Our financial numbers evolve
Overall, it seems that despite hitting the 4% safe withdrawal rule, I’m still keen on growing our wealth and income further. I guess that the 4% is now such that I could quit my work, change paths, and know that I’d be fine. It also seems that due to the ambitions of many on financial independence, we seem to still like earning and challenge. Hence, we can/and often do continue to earn significantly. So what was a 4% rule that triggered financial independence/FIRE, is just the first step towards becoming less dependent on that initial cross-over point as the years pass.
The real gift being that we can now do it in alternate work/passion projects or be stay at home parents. It’s like building your own trust fund and assessing what you really want to do with your time.
Nice post Charlie, addresses some of the things I didn’t consider so much until after I’d FIRE’d.
I’m still wrangling on when to stop living up to the 4% e.g. increasing my income as my net worth increases but I think that’s because I was definitely off the hamster wheel at “Lean Fi” and was actually closer to a 6% withdrawal rate for a number of reasons. I think because of that we were still pretty frugal on the spending to try and close the gap which didn’t feel sustainable so when I can loosen the pressure a bit, I do.
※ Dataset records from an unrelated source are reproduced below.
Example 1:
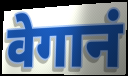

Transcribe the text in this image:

वेगानं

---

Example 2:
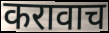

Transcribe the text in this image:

करावाच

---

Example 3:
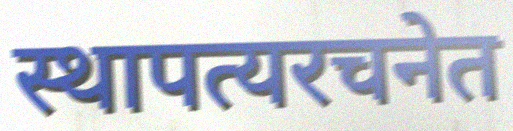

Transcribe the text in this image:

स्थापत्यरचनेत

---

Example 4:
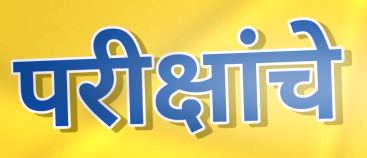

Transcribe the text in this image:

परीक्षांचे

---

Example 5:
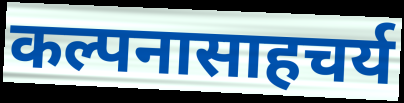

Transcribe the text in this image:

कल्पनासाहचर्य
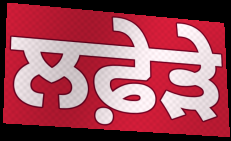
ਲਫ਼ੇੜੇ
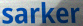
sarker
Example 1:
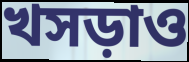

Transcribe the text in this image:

খসড়াও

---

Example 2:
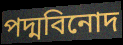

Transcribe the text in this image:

পদ্মবিনোদ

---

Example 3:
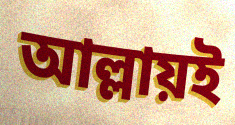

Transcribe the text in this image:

আল্লায়ই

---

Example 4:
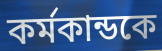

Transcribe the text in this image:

কর্মকান্ডকে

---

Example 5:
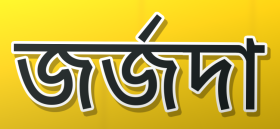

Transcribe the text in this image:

জর্জদা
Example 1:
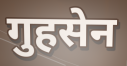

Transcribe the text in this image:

गुहसेन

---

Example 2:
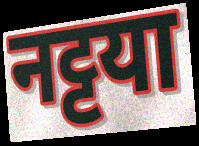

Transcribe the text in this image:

नट्टया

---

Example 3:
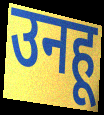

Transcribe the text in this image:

उनहू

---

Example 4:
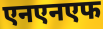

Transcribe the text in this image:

एनएनएफ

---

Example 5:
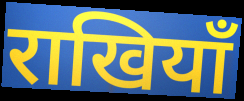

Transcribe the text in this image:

राखियाँ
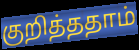
குறித்ததாம்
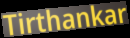
Tirthankar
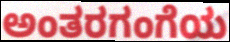
ಅಂತರಗಂಗೆಯ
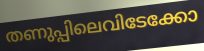
തണുപ്പിലെവിടേക്കോ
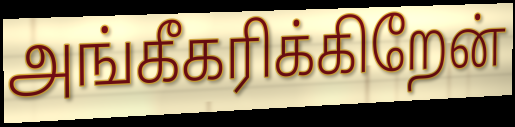
அங்கீகரிக்கிறேன்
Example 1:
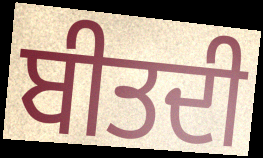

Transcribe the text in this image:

ਬੀਤਦੀ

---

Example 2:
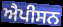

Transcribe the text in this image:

ਐਪੀਸਨ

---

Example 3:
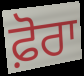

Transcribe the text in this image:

ਫ਼ੋਰਾ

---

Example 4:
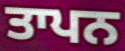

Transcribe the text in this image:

ਤਾਪਨ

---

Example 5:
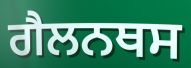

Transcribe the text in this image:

ਗੈਲਨਥਸ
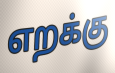
எறக்கு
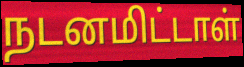
நடனமிட்டாள்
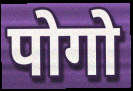
पोगो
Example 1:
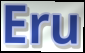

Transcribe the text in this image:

Eru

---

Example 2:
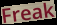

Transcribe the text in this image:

Freak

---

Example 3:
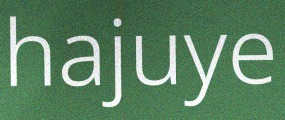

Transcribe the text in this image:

hajuye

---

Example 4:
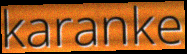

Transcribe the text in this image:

karanke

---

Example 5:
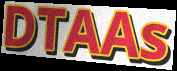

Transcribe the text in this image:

DTAAs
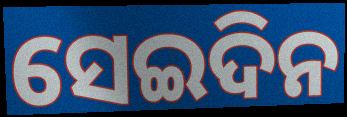
ସେଇଦିନ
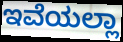
ಇವೆಯಲ್ಲಾ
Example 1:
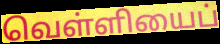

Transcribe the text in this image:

வெள்ளியைப்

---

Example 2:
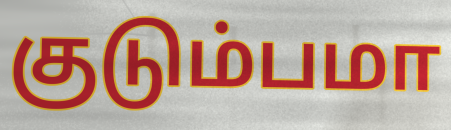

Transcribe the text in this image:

குடும்பமா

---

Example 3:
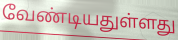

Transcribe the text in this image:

வேண்டியதுள்ளது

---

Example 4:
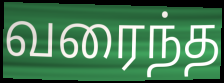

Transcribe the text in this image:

வரைந்த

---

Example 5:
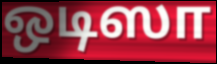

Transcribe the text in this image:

ஒடிஸா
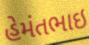
હેમંતભાઇ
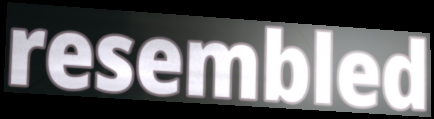
resembled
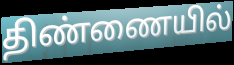
திண்ணையில்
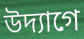
উদ্যাগে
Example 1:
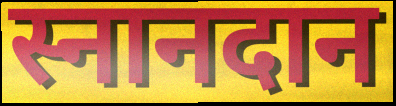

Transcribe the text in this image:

स्नानदान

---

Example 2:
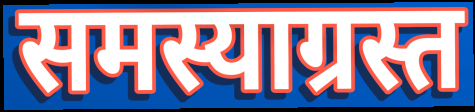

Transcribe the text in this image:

समस्याग्रस्त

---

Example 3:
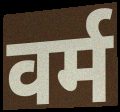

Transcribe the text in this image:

वर्म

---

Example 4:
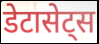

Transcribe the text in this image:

डेटासेट्स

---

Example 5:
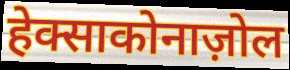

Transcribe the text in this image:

हेक्साकोनाज़ोल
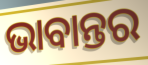
ଭାବାନ୍ତର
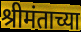
श्रीमंताच्या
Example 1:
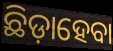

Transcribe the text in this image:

ଛିଡ଼ାହେବା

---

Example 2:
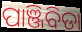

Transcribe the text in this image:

ପାଞ୍ଜିବିଡା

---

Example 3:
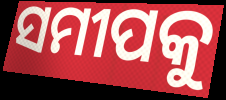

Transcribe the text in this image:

ସମୀପକୁ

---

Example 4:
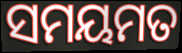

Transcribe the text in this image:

ସମୟମତ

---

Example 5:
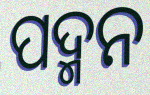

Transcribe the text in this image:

ପଦ୍ମନ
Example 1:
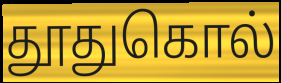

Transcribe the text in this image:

தூதுகொல்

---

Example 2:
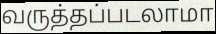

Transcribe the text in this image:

வருத்தப்படலாமா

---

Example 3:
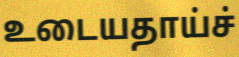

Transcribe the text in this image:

உடையதாய்ச்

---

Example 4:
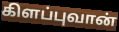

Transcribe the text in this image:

கிளப்புவான்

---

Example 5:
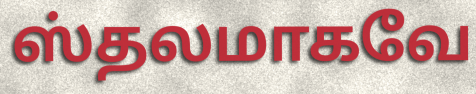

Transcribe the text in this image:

ஸ்தலமாகவே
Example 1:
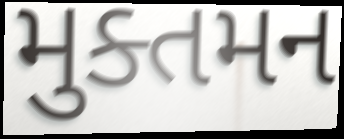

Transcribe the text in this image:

મુક્તમન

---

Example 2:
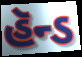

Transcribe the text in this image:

હૅન્ડ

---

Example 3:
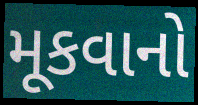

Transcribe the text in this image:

મૂકવાનો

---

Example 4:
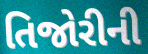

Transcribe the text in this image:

However, there has to come a point when it’s enough and any over performance in the portfolio is just reducing the 4%.
I guess that’s what they call true wealth.
You make a very good point about the behaviours of “FI people”, I think we like the thrill of the chase. Even doing passion projects and using my skills I picked up when I was working has meant that I’ve ended up earning a fairly decent side hustle salary anyway. The beauty of that is that it definitely doesn’t feel like work and the income is 100% upside as most FIRE plans (certainly mine) don’t include any side hustle income.
I’ve come to realise over time that the chase can cause us to miss out the enjoyment along the way. Whether you hit 4% this year, or next, or in 5 years time doesn’t really matter as much, but rather enjoying the work to get there and knowing you’re on track. Once you’re saving a lot/financially independent already, I feel it should be that the full-time work/part-time work/consulting/day-to-day hobbies should be something enjoyable, and not just chasing a number.